Ivanti, Fortinet, and SAP Address Critical Vulnerabilities with Urgent Patches
Ivanti, Fortinet, and SAP have released patches for multiple critical vulnerabilities, including command injection and authentication bypass flaws, that could lead to arbitrary code execution and data compromise.
Multiple major technology vendors, including Ivanti, Fortinet, and SAP, have issued urgent security updates to address a range of critical vulnerabilities. These flaws, if exploited, could allow unauthenticated attackers to execute arbitrary code, bypass authentication mechanisms, and gain unauthorized access to sensitive systems and data.
Fortinet has released a patch for a critical command injection vulnerability (CVE-2026-25089) affecting its FortiSandbox products. With a CVSS score of 9.1, this flaw resides in the web user interface and can be exploited by an unauthenticated attacker through specially crafted HTTP requests to execute unauthorized commands on the underlying operating system. The vulnerability impacts several versions of FortiSandbox, FortiSandbox Cloud, and FortiSandbox PaaS, with users advised to upgrade to the latest available versions.

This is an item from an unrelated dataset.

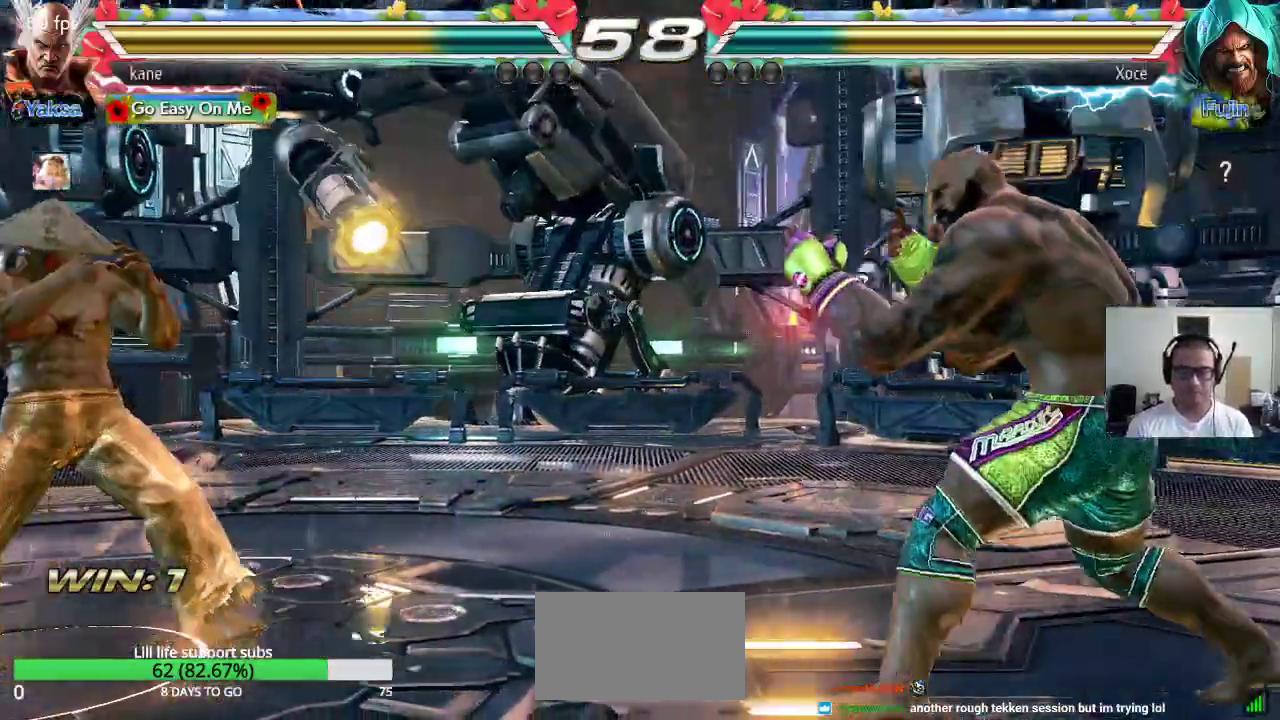
{"dt_ms": 1000, "buttons": [], "left_stick": "right"}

Ivanti has also addressed two severe vulnerabilities in Ivanti Sentry (formerly MobileIron Sentry). The first, CVE-2026-10520, is an operating system command injection flaw with a CVSS score of 10.0, enabling remote, unauthenticated attackers to achieve root-level remote code execution. The second, CVE-2026-10523, a critical authentication bypass vulnerability (CVSS 9.9), allows unauthenticated remote attackers to create arbitrary administrative accounts, granting them full administrative access. Researchers from WatchTowr Labs detailed that CVE-2026-10520 can be exploited via a specific HTTP request to a particular endpoint. Ivanti's patch not only closes the vulnerable execution path but also adds an authentication layer to the endpoint.
SAP has rolled out fixes for four critical vulnerabilities across its product suite, including NetWeaver AS ABAP, ABAP Platform, SAP Commerce Cloud, and SAP Data Hub. These include CVE-2026-44748 (CVSS 9.9), an XML signature wrapping vulnerability in SAML authentication, which could lead to unauthorized access to sensitive data. CVE-2026-27671 (CVSS 9.8) is a memory corruption vulnerability in the Application Server ABAP, exploitable via crafted RFC requests. Additionally, CVE-2026-22732 (CVSS 9.1) relates to a potential Spring security issue in SAP Commerce Cloud and SAP Data Hub, and CVE-2026-40128 (CVSS 9.0) is a directory traversal vulnerability in SAP NetWeaver Application Server Java.
The SAP vulnerabilities, particularly CVE-2026-44748, allow authenticated attackers to manipulate signed XML documents to impersonate users and gain unauthorized access. The memory corruption flaw (CVE-2026-27671) can be triggered by an unauthenticated attacker sending a specially crafted RFC request that exploits how the SAP kernel validates the RFC protocol.
While there is currently no public evidence that these specific vulnerabilities have been actively exploited in the wild, the critical nature and high CVSS scores of these flaws underscore the importance of prompt patching. Organizations utilizing affected Ivanti Sentry, Fortinet FortiSandbox, and SAP products are strongly advised to apply the released security updates immediately to mitigate the risk of exploitation.
These disclosures highlight a persistent trend of critical vulnerabilities being discovered and patched across widely used enterprise software. The complexity of these systems often leads to multiple, severe security flaws being present, requiring continuous vigilance and robust patch management strategies from both vendors and their customers.